= Text-based hardware design files =

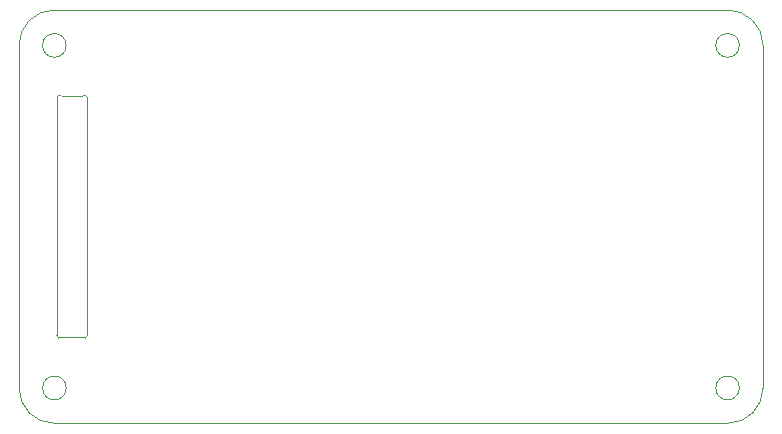
<source format=gbr>
%TF.GenerationSoftware,KiCad,Pcbnew,(5.1.6)-1*%
%TF.CreationDate,2022-07-31T05:26:31+09:00*%
%TF.ProjectId,az-core-bottom,617a2d63-6f72-4652-9d62-6f74746f6d2e,rev?*%
%TF.SameCoordinates,Original*%
%TF.FileFunction,Profile,NP*%
%FSLAX46Y46*%
G04 Gerber Fmt 4.6, Leading zero omitted, Abs format (unit mm)*
G04 Created by KiCad (PCBNEW (5.1.6)-1) date 2022-07-31 05:26:31*
%MOMM*%
%LPD*%
G01*
G04 APERTURE LIST*
%TA.AperFunction,Profile*%
%ADD10C,0.050000*%
%TD*%
G04 APERTURE END LIST*
D10*
X108200000Y-114550000D02*
G75*
G03*
X108650000Y-114700000I250000J0D01*
G01*
X110800000Y-114550000D02*
G75*
G02*
X110350000Y-114700000I-250000J0D01*
G01*
X110350000Y-114700000D02*
X108650000Y-114700000D01*
X110800000Y-94450000D02*
G75*
G03*
X110350000Y-94300000I-250000J0D01*
G01*
X108200000Y-94450000D02*
G75*
G02*
X108650000Y-94300000I250000J0D01*
G01*
X110800000Y-114550000D02*
X110800000Y-94450000D01*
X108200000Y-94450000D02*
X108200000Y-114550000D01*
X108650000Y-94300000D02*
X110350000Y-94300000D01*
X166000000Y-119000000D02*
G75*
G03*
X166000000Y-119000000I-1000000J0D01*
G01*
X168000000Y-119000000D02*
G75*
G02*
X165000000Y-122000000I-3000000J0D01*
G01*
X165000000Y-87000000D02*
G75*
G02*
X168000000Y-90000000I0J-3000000D01*
G01*
X108000000Y-122000000D02*
G75*
G02*
X105000000Y-119000000I0J3000000D01*
G01*
X108000000Y-122000000D02*
X165000000Y-122000000D01*
X168000000Y-90000000D02*
X168000000Y-119000000D01*
X165000000Y-87000000D02*
X108000000Y-87000000D01*
X105000000Y-90000000D02*
G75*
G02*
X108000000Y-87000000I3000000J0D01*
G01*
X105000000Y-90000000D02*
X105000000Y-119000000D01*
X166000000Y-90000000D02*
G75*
G03*
X166000000Y-90000000I-1000000J0D01*
G01*
X109000000Y-90000000D02*
G75*
G03*
X109000000Y-90000000I-1000000J0D01*
G01*
X109000000Y-119000000D02*
G75*
G03*
X109000000Y-119000000I-1000000J0D01*
G01*
M02*

</source>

= WHAT YOU ARE ASKED TO DO =
Will you restate every entry word for word and omit the images?

= REPLY =
<source format=gbr>
%TF.GenerationSoftware,KiCad,Pcbnew,(5.1.6)-1*%
%TF.CreationDate,2022-07-31T05:26:31+09:00*%
%TF.ProjectId,az-core-bottom,617a2d63-6f72-4652-9d62-6f74746f6d2e,rev?*%
%TF.SameCoordinates,Original*%
%TF.FileFunction,Profile,NP*%
%FSLAX46Y46*%
G04 Gerber Fmt 4.6, Leading zero omitted, Abs format (unit mm)*
G04 Created by KiCad (PCBNEW (5.1.6)-1) date 2022-07-31 05:26:31*
%MOMM*%
%LPD*%
G01*
G04 APERTURE LIST*
%TA.AperFunction,Profile*%
%ADD10C,0.050000*%
%TD*%
G04 APERTURE END LIST*
D10*
X108200000Y-114550000D02*
G75*
G03*
X108650000Y-114700000I250000J0D01*
G01*
X110800000Y-114550000D02*
G75*
G02*
X110350000Y-114700000I-250000J0D01*
G01*
X110350000Y-114700000D02*
X108650000Y-114700000D01*
X110800000Y-94450000D02*
G75*
G03*
X110350000Y-94300000I-250000J0D01*
G01*
X108200000Y-94450000D02*
G75*
G02*
X108650000Y-94300000I250000J0D01*
G01*
X110800000Y-114550000D02*
X110800000Y-94450000D01*
X108200000Y-94450000D02*
X108200000Y-114550000D01*
X108650000Y-94300000D02*
X110350000Y-94300000D01*
X166000000Y-119000000D02*
G75*
G03*
X166000000Y-119000000I-1000000J0D01*
G01*
X168000000Y-119000000D02*
G75*
G02*
X165000000Y-122000000I-3000000J0D01*
G01*
X165000000Y-87000000D02*
G75*
G02*
X168000000Y-90000000I0J-3000000D01*
G01*
X108000000Y-122000000D02*
G75*
G02*
X105000000Y-119000000I0J3000000D01*
G01*
X108000000Y-122000000D02*
X165000000Y-122000000D01*
X168000000Y-90000000D02*
X168000000Y-119000000D01*
X165000000Y-87000000D02*
X108000000Y-87000000D01*
X105000000Y-90000000D02*
G75*
G02*
X108000000Y-87000000I3000000J0D01*
G01*
X105000000Y-90000000D02*
X105000000Y-119000000D01*
X166000000Y-90000000D02*
G75*
G03*
X166000000Y-90000000I-1000000J0D01*
G01*
X109000000Y-90000000D02*
G75*
G03*
X109000000Y-90000000I-1000000J0D01*
G01*
X109000000Y-119000000D02*
G75*
G03*
X109000000Y-119000000I-1000000J0D01*
G01*
M02*

</source>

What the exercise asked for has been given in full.